Literally, again, we can't pick up the question, I don't wanna mislead. If you can type it again, we'll come back to it. I'm sorry about that. The phone line is affecting the communication. I'm sorry. Doesn't appear to be more questions coming through. You know, there's one more question online that we will answer. You know, when I talked about alternative products, people said, are you considering health insurance? We have health insurance solutions, so that will always be part of the mix. We're prepared for that from a Polish perspective. There's also a question about the slowdown in Diagnostic revenues in Poland and Ukraine.
From a Poland perspective, there was a B2B contract change that happened which would have affected our underlying numbers. We are confident that we will be able to outgrow that as we go through the year. Ukraine was impacted by, you know, obviously the weather, 'cause it, that time of year down there is quite tough. The war impacted at a higher rate in Q1. As a consequence of that, it affected the numbers. You know, that seems to have recovered as we've gone through the quarter. Again, we expect that to be stronger.
Yeah, please.
There's a question also about the revenues we generate on CT, MRI scanners with the funds in Poland above the contract limit. You know, that's not something that we would disclose. You know, it's too much operational detail and sensitive. What I would say is that, you know, we have limited exposure to the NFZ. They are making changes in their contract limits in this particular area, but it's not a big part of our business volumes. You know, it will impact us, but at the same time, it's gonna impact the speed of delivery for the consumer.

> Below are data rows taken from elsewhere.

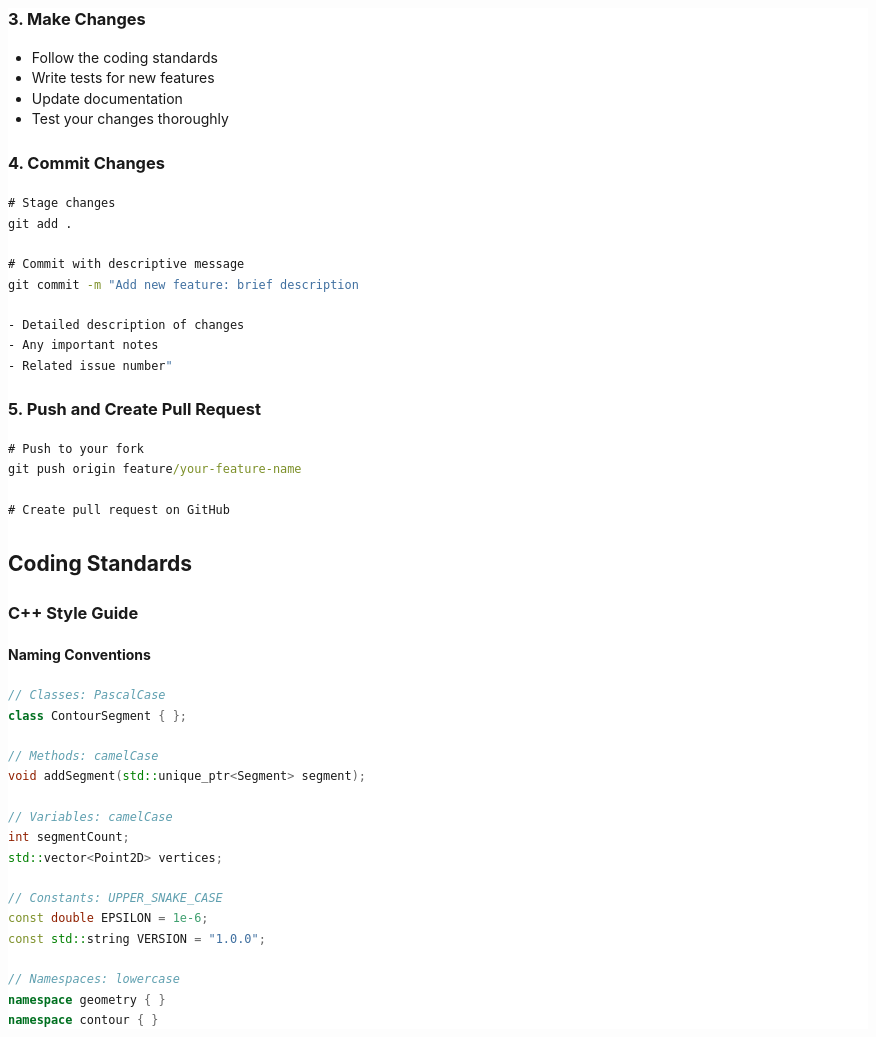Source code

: ### 3. Make Changes
- Follow the coding standards
- Write tests for new features
- Update documentation
- Test your changes thoroughly

### 4. Commit Changes
```cmd
# Stage changes
git add .

# Commit with descriptive message
git commit -m "Add new feature: brief description

- Detailed description of changes
- Any important notes
- Related issue number"
```

### 5. Push and Create Pull Request
```cmd
# Push to your fork
git push origin feature/your-feature-name

# Create pull request on GitHub
```

## Coding Standards

### C++ Style Guide

#### Naming Conventions
```cpp
// Classes: PascalCase
class ContourSegment { };

// Methods: camelCase
void addSegment(std::unique_ptr<Segment> segment);

// Variables: camelCase
int segmentCount;
std::vector<Point2D> vertices;

// Constants: UPPER_SNAKE_CASE
const double EPSILON = 1e-6;
const std::string VERSION = "1.0.0";

// Namespaces: lowercase
namespace geometry { }
namespace contour { }
```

There'll probably be a change in mix that happens here from some people that historically have gone to NFZ, and over time they'll switch back to being out of pocket.
Can we go back to the queue?
Happy to do so.
The next question comes from Mattias Vadsten from SEB. Please go ahead.
Yes. Thank you. Just a clarification. I just wanted to make sure I caught your comments, Anand, correctly. The EBITDA margin improved by 90 bits year-over-year in Q1. Did I catch it correctly that you say basically the year-on-year margin improvement coming quarters will be much more modest? We obviously don't know exactly how it should be per quarter here. I just wanted to understand the profile sort of Q2 through Q4 based on the comments.
Obviously it's difficult for me to say without telling you the number, which I don't want to do. I think if you look at more than 50% of the growth in Q1, on the margin rate of, you know, roughly 120 basis points is due to the acquisition. That disappears in Q2 'cause it's in our base. Hopefully from that you can figure out what I'm saying with regards to the number for the rest of the year.
Yeah, no, absolutely. Thank you so much.
There are no more phone questions at this time, so I hand the conference back to the speakers for any closing comments.
Yeah. Just, thank you to everybody for attending. There was quite a lot of varied questions today and quite a lot of detail that we went into. Fully expected that with the, you know, difficult first quarter sort of headwinds. They're gone now, so we're looking forward to progressing for the rest of the year. You know, as I said before, we're pleased with the progress we've made on Q1. We're very pleased with the strength of our model considering those unusual circumstances. And that's energized us for the future. We're very much looking forward to how we develop this year. You know, and finally, a big thank you to everybody in Medicover for making these results happen.
They've done a fantastic job. Thank you.